The drug that is most popular amongst children in America is not alcohol, Ritalin or even marijuana. It is just plain old caffeine. However, many children today have gone from getting their caffeine fix through colas to filling up on coffee.
A new study published this week found that children and younger adults between the ages of 2 and 22 are drinking coffee to get a bigger intake of their caffeine. In 2010, that share of caffeine intake reached 24%, up from only 10% ten years ago.
Cola, while holding its title as the most popular caffeine source, is starting to lose its fizz. The amount of caffeine that children get from drinking soda has fallen to 38% from 62% over the same period, said the report.

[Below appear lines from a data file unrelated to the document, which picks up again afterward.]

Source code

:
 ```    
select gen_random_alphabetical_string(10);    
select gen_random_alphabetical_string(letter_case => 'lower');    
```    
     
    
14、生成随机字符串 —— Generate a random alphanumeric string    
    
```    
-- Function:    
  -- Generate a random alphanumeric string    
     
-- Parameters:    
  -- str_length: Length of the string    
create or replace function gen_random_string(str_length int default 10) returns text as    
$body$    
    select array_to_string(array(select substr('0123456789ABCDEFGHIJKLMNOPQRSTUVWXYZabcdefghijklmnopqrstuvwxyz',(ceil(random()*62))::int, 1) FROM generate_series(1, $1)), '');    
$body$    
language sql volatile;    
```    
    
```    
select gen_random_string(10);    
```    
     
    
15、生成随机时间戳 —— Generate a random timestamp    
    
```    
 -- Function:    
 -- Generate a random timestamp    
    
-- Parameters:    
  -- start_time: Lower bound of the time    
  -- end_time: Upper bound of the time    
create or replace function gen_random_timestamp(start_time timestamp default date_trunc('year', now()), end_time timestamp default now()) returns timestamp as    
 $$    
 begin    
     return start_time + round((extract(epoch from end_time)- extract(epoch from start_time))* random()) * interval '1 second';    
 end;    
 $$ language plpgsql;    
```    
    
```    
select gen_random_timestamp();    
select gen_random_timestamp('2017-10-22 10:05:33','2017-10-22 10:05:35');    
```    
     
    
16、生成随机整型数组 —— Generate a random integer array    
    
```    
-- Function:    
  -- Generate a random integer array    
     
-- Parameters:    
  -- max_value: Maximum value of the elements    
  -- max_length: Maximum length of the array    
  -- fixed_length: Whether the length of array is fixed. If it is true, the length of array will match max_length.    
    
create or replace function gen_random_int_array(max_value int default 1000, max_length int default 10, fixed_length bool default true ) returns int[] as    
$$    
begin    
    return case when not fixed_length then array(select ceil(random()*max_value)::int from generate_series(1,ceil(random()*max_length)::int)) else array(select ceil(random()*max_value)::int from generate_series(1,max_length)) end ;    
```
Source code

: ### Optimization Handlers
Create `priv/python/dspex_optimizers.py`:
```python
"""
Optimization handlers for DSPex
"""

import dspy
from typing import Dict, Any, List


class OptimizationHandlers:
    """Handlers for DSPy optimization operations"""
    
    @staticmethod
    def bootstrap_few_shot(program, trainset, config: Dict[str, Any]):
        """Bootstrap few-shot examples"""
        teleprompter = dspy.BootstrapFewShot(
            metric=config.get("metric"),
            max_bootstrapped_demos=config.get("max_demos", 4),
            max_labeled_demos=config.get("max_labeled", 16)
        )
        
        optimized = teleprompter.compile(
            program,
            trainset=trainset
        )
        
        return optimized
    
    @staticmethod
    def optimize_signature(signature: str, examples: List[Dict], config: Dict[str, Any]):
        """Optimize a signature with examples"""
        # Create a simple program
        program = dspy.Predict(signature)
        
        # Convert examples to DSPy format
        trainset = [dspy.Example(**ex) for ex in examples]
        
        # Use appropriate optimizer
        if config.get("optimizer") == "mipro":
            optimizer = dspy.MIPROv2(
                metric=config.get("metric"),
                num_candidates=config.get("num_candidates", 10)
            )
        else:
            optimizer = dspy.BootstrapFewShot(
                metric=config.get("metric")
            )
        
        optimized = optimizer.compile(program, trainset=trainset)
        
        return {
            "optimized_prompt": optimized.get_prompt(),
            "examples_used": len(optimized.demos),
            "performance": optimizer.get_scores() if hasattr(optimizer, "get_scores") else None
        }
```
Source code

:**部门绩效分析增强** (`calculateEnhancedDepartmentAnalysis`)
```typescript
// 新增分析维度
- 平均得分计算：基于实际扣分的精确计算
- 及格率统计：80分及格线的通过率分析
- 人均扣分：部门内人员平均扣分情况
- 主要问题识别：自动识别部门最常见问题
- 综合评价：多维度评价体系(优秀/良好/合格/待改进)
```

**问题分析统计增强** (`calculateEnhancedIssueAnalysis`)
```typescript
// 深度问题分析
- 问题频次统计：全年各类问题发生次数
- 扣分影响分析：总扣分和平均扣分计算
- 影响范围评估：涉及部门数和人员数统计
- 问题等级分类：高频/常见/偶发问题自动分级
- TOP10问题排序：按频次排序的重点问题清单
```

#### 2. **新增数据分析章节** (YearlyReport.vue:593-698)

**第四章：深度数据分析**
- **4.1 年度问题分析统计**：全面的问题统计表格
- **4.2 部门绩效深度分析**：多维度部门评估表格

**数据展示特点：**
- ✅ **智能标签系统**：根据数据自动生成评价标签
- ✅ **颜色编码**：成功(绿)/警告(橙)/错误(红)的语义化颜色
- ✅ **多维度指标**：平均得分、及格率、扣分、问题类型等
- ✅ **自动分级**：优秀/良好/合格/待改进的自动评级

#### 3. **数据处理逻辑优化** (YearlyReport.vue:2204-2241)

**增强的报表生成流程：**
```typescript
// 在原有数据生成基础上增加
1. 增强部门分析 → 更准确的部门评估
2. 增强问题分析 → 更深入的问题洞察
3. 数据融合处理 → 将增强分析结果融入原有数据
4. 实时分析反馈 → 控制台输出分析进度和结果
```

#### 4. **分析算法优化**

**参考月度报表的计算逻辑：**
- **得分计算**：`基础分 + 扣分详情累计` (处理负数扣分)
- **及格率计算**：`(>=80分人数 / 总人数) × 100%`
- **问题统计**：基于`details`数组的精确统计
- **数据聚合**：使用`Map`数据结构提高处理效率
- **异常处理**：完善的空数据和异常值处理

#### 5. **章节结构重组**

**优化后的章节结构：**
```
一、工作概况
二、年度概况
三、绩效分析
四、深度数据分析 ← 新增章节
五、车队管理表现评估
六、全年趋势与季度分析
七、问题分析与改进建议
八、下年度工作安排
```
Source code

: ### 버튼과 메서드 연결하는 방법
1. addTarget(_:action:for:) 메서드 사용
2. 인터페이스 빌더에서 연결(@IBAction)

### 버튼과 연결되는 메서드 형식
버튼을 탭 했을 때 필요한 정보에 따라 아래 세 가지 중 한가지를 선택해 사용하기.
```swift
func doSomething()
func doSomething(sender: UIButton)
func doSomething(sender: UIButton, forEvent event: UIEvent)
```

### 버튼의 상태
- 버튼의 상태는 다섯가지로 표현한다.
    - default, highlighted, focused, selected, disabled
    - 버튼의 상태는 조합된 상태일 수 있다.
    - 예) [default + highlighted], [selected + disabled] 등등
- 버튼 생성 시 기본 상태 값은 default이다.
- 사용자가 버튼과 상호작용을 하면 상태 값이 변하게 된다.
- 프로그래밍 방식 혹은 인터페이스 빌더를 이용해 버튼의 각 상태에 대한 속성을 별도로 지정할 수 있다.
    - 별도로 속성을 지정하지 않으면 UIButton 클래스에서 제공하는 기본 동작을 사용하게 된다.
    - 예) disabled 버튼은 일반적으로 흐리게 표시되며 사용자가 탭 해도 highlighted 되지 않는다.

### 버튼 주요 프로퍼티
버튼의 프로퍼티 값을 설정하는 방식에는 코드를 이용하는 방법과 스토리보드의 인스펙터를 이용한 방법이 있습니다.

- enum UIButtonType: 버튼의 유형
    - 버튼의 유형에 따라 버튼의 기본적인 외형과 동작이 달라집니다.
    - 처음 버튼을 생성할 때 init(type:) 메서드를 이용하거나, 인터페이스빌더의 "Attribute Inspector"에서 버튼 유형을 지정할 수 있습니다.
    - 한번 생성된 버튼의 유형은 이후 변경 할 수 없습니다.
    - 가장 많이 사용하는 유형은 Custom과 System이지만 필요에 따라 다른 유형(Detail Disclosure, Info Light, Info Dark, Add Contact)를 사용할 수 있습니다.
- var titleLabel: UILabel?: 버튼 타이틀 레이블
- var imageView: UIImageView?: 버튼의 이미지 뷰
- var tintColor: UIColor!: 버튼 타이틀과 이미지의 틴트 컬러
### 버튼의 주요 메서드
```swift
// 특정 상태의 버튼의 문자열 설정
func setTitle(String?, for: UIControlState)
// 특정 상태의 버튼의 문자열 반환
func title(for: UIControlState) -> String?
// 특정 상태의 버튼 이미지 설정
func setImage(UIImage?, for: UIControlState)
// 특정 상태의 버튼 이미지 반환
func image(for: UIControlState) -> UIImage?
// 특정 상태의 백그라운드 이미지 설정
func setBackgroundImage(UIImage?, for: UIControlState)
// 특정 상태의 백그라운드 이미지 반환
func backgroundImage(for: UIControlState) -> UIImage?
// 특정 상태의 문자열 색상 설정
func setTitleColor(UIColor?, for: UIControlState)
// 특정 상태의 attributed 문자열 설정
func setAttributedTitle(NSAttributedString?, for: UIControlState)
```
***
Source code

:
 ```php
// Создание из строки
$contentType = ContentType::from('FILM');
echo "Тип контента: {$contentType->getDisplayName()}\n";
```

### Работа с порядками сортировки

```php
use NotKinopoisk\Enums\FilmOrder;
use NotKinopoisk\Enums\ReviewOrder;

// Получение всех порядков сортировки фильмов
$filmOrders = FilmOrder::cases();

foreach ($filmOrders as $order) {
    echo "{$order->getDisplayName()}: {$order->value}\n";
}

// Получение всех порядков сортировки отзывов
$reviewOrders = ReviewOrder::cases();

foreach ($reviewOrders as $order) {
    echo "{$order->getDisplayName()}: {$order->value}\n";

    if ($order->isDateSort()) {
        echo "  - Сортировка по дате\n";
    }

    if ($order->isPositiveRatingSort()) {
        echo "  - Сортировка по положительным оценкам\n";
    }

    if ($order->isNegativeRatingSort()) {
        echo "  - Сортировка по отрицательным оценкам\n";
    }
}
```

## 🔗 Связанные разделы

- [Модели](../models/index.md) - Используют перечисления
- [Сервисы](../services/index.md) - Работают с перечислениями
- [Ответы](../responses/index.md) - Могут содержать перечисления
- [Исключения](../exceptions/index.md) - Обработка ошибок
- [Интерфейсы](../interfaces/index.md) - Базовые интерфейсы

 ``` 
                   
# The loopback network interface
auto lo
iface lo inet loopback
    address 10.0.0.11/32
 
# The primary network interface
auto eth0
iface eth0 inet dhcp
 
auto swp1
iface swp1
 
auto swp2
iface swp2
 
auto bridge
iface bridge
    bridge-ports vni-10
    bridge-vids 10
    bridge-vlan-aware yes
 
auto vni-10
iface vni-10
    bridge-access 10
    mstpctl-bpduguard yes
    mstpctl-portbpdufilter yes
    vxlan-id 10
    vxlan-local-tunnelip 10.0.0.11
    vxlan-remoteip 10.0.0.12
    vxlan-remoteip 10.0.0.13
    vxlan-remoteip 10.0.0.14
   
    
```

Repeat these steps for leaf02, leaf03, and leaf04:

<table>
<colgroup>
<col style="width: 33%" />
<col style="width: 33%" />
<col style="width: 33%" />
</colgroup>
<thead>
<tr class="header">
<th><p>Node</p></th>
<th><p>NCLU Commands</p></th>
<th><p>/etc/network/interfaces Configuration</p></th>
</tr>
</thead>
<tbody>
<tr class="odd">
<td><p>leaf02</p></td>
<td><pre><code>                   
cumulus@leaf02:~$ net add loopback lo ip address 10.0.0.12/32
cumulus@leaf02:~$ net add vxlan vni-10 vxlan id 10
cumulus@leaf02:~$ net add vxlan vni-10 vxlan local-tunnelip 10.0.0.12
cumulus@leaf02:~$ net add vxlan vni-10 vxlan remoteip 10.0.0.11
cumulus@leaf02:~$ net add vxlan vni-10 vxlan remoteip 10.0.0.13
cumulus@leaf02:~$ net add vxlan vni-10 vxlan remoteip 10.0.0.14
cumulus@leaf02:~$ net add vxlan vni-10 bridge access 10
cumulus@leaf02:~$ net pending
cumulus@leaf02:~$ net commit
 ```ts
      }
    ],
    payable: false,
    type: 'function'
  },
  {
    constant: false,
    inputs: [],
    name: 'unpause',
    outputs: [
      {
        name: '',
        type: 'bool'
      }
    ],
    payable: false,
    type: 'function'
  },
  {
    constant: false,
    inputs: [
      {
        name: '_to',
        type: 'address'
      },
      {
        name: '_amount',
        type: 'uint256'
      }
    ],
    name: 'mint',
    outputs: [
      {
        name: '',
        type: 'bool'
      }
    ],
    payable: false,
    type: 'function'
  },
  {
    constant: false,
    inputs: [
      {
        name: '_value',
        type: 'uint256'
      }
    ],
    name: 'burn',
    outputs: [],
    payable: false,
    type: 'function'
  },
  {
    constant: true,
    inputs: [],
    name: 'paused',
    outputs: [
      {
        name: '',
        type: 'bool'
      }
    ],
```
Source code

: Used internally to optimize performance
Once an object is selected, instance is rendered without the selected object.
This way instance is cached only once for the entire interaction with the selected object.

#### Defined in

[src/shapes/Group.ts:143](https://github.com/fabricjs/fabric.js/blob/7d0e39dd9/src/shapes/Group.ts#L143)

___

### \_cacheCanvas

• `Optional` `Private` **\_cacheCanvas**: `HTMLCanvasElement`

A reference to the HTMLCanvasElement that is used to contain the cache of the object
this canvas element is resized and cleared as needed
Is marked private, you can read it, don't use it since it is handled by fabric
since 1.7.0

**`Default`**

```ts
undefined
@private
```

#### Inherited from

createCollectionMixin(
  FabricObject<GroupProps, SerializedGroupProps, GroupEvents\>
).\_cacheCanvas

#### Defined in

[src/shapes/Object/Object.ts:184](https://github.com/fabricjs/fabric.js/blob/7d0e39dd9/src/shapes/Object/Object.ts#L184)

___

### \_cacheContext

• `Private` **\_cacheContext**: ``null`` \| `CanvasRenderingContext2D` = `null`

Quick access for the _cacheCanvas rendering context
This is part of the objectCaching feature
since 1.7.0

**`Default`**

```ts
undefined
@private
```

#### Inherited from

A number of reports that tied coffee consumption to heart disease and stunted growth have been discredited, says on historian on coffee. Instead research recently has shown drinking coffee is able to lower someone’s risk of liver cancer, as well as protect against the development of Type 2 diabetes, as well as other health benefits.
At the same time, soda, which was perceived during the 1960s as the healthier option, is now tied to diabetes, heart disease and obesity.
Coffee has made a huge comeback in the U.S. overall, as more people begin to see it as a delicacy. Fans of coffee, much like connoisseurs of wine, pride themselves on being able to know how the flavor of a cup of Joe could be different by changing the type of beans, the altitude in which the beans were grown and how they were processed.
Amongst children, the increasing appeal of drinking coffee could be partially due to the frappuccinos and drinks of a similar nature. Teenagers, who might not have been able to acquire a taste for a black cup of coffee straight up, can instead enjoy a caffeine fix with the many mixed coffee drinks offered today.